Given instruction –
Gather every line in the listing below that contains the string "region", and copy each of those lines in full.

Given information –

——

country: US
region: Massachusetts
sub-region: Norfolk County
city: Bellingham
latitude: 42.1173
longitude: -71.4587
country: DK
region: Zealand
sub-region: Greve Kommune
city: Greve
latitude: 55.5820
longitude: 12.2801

——

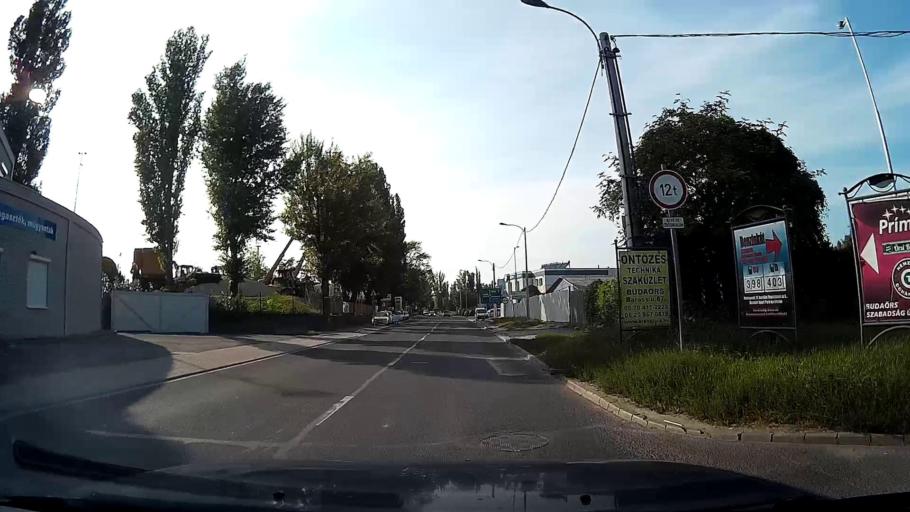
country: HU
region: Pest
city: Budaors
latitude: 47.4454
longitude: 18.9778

——

Output of the task –
region: Massachusetts
sub-region: Norfolk County
region: Zealand
sub-region: Greve Kommune
region: Pest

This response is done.